Published online by Cambridge University Press: 04 August 2010
The centenary of British colonial slave emancipation in 1933, was celebrated as a national and imperial triumph. The city of Hull, the home town of Wilberforce, was the designated site of celebration. A great civic procession led by Hull's Lord Mayor and a host of dignitaries and descendants of the liberator filed past his birthplace, his grammar school, and its assembled students. The Archbishop of York consecrated the proceedings, accompanied by the hymns and spirituals of black and white choruses. The flags of fifty nations were simultaneous unfurled before tens of thousands of spectators. The Times headlined the events at Hull as the “Centenary of Wilberforce.”

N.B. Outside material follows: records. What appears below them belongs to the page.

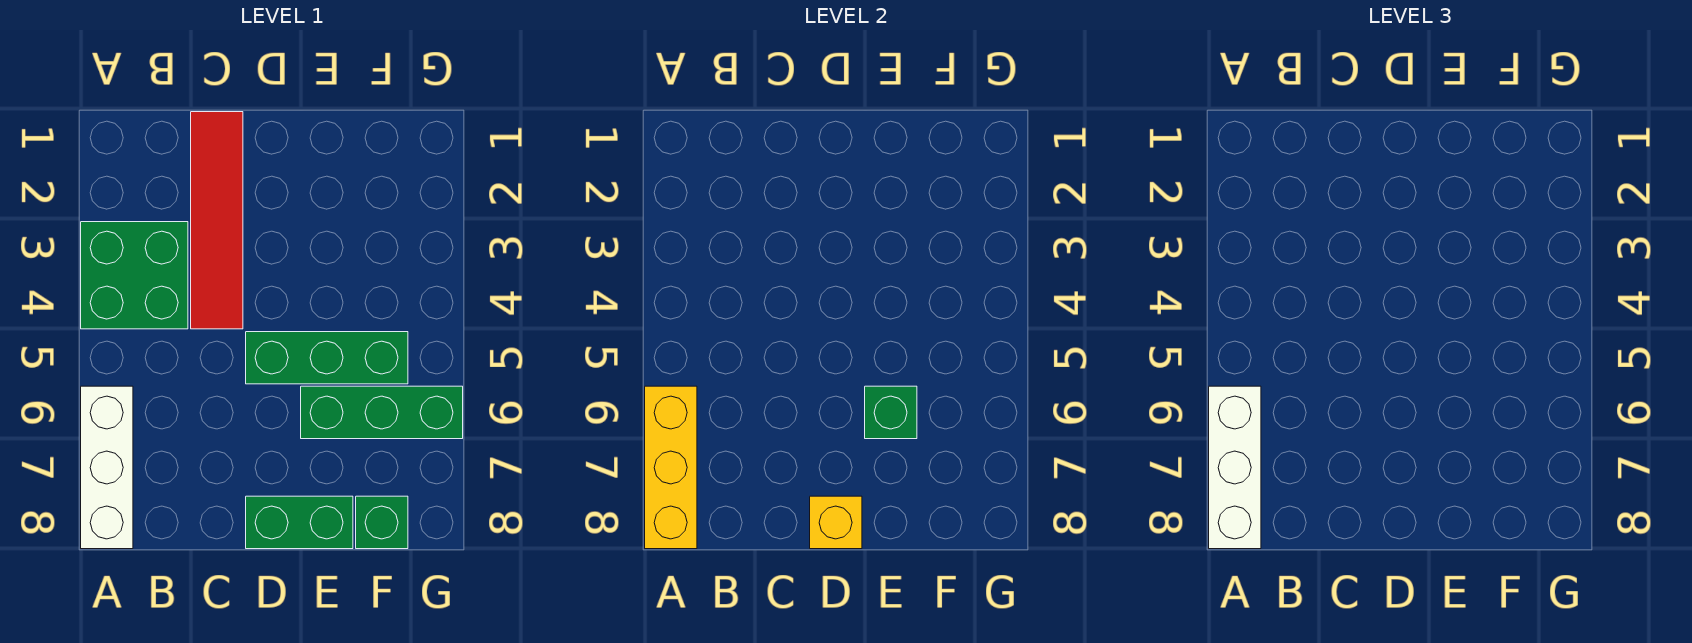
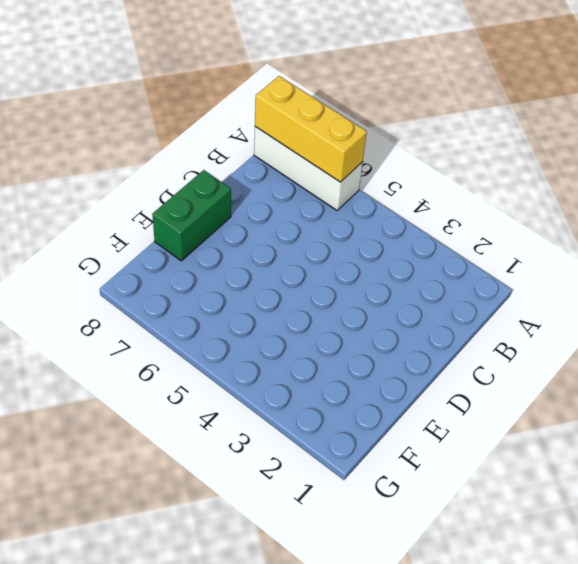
none -> green 2x2 brick [81,222,188,329]
none -> red 1x4 tile [191,112,243,329]

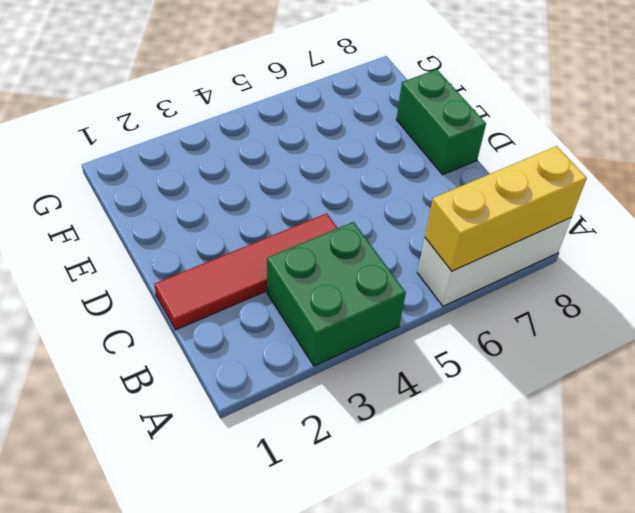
none -> green 1x3 brick [246,332,408,384]
none -> green 1x3 brick [301,386,463,439]

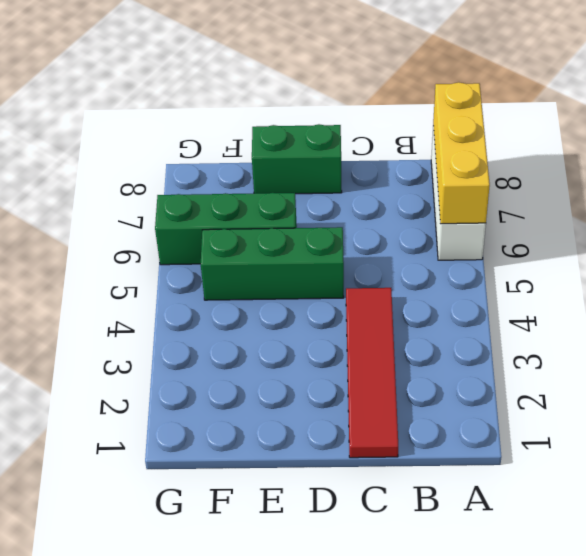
none -> green 2x2 brick [81,222,188,329]
none -> green 1x1 brick [356,496,408,549]

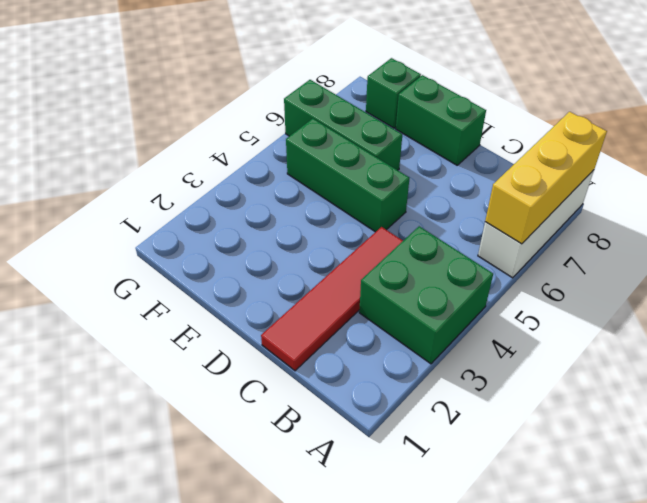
none -> yellow 1x1 brick [810,496,862,549]
none -> green 1x1 brick [865,386,917,439]

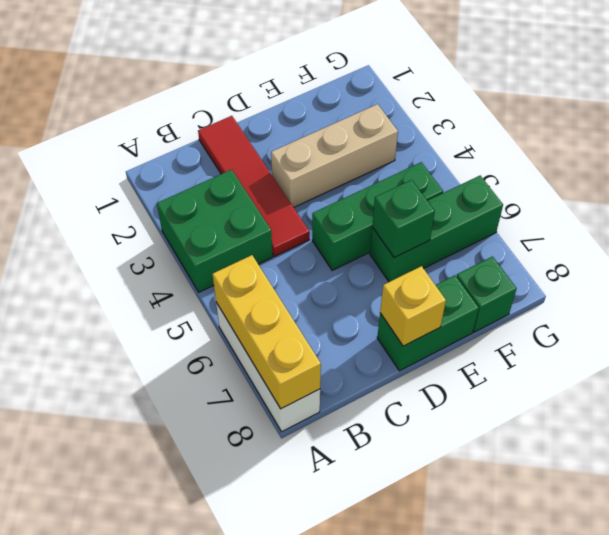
tan 1x3 brick [271,104,398,207] -> none
none -> white 1x3 brick [1209,386,1261,549]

For the reigning historians of England, emancipation had raised all of mankind to a higher moral plane. Antislavery's expansion to global proportions was the purest evidence of human progress. The historians never wearied of repeating William Lecky's designation of the fight against slavery as “among the three or four virtuous pages in the history of nations.” The beneficiaries were also evoked: West Indian slaves who had devoutly assembled on the hilltop during the night before liberation awaiting the sunrise of freedom and the natives of Africa, as yet unaware in 1833 that British imperial expansion would entail the slow death of the institution in their own “heart of darkness.” Here, if anywhere, in the historiography of slavery lay the watershed event in the progressive interpretation of history.